> What is needed
Substitute "description" for "alt text" in the lines from the one containing "10.00 so the alt text can be completed." through the last of the rows, both ends included. Write out only those lines again, with nothing else altered.

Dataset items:
* * *
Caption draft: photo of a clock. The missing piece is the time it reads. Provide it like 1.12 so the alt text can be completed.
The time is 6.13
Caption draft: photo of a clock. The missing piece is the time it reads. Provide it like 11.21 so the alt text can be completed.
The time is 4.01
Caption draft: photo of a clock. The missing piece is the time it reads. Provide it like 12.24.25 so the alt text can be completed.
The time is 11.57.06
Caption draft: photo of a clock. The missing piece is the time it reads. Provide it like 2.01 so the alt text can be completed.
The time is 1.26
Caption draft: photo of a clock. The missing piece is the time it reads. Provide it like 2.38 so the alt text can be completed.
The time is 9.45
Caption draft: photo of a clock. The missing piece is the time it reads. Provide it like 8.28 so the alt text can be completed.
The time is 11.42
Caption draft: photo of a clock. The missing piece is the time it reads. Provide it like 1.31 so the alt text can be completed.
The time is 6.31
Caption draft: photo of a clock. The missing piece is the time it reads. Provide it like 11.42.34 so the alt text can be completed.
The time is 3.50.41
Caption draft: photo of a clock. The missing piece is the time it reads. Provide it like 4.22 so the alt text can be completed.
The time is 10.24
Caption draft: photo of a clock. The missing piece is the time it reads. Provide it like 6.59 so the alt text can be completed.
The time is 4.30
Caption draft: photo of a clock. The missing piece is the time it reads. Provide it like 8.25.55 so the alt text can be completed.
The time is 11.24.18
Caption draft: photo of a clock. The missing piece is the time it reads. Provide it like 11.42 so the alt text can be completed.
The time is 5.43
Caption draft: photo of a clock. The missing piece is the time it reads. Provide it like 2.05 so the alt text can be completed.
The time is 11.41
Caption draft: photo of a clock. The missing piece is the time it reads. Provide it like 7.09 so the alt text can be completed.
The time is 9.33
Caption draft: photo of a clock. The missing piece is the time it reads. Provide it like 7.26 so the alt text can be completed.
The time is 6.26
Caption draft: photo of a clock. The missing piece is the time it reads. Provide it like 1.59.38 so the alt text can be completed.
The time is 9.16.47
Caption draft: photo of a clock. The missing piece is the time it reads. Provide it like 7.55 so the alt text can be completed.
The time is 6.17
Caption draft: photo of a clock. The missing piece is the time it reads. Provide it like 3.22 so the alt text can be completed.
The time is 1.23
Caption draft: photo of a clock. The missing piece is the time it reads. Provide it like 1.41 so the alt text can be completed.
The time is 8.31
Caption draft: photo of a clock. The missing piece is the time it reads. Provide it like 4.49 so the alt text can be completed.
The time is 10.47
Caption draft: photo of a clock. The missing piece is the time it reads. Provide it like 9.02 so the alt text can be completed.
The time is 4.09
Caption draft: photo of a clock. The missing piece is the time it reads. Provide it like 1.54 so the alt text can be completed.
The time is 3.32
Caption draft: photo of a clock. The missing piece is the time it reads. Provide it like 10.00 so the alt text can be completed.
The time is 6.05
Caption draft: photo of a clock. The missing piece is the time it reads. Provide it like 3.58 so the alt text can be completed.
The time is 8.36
* * *
> Complete output
Caption draft: photo of a clock. The missing piece is the time it reads. Provide it like 10.00 so the description can be completed.
The time is 6.05
Caption draft: photo of a clock. The missing piece is the time it reads. Provide it like 3.58 so the description can be completed.
The time is 8.36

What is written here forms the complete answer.